You'll find ATMs at the Airport and in Kralendijk.
Driving is on the right, and was overall very sensible and safe. There are a few major roads for getting around the perimeter of the island, with a couple of narrow sections. Of course locals who know the roads will want to go faster than you so don't be that annoying tourist driver; let people pass you and they'll be grateful. Traffic is easy to navigate in the towns but parking can be frustrating in downtown Kralendijk at certain times of day.
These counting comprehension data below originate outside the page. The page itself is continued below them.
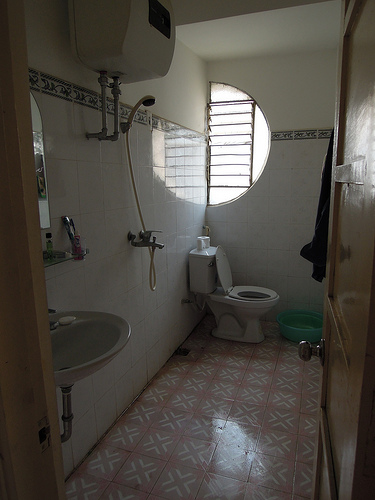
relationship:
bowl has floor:
[281, 300, 317, 344] [63, 319, 324, 496]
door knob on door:
[296, 332, 328, 364] [304, 6, 370, 492]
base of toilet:
[205, 321, 264, 349] [186, 244, 279, 344]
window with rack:
[207, 81, 271, 207] [203, 97, 257, 189]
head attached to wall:
[130, 93, 166, 118] [40, 27, 212, 410]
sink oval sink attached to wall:
[41, 289, 146, 394] [113, 293, 155, 357]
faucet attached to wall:
[125, 225, 176, 253] [63, 126, 207, 368]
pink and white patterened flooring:
[43, 453, 160, 464] [75, 447, 220, 500]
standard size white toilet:
[147, 298, 258, 397] [184, 234, 279, 347]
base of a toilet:
[219, 293, 274, 359] [57, 35, 370, 270]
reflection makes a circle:
[143, 74, 282, 215] [72, 414, 190, 490]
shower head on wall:
[99, 225, 182, 289] [96, 309, 143, 347]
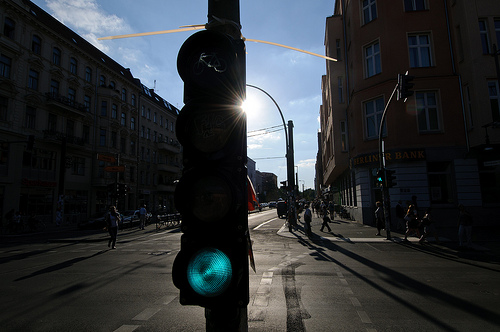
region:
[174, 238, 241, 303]
a green light on a traffic light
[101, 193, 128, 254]
a woman walking in the road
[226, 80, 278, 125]
sunlight beaming through the sky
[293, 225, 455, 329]
shadow of a light pole on the ground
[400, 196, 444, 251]
two people walking across the street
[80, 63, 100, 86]
a window on an old building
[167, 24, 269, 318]
a blank traffic light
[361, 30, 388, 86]
white frames in a window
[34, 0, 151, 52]
white faded cloud in the sky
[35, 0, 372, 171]
bright blue sky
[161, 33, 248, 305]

Driving in Bonaire is a memorable experience in and of itself- there's a beautiful Scenic Drive along the island's Northwest edge, winding roads through the desert in the South, and both long & short scenic roads in Washington Slagbaai National Park.
As you drive along, keep a look out for the yellow boulders on the side of the road. They are stone painted yellow with black letters, each telling the dive site or point of interest.
The Yatu cactus is used to build fences to keep out the wild donkeys and goats.
All they do is cut the cactus off and replant it where they want a fence.
You can drink the water on Bonaire.
There is a water desalination plant here that supplies the island with fresh water as well as electricity.
There is a fresh fuit stand on the waterfront where you can get your fruit from Venezuela.
It doesn't have the choices that we saw in the floating market in Curacao but it does have nice fruit.
Some of the locals don't necessarily look both ways when crossing the road. They don't seem to mind you taking their picture, though!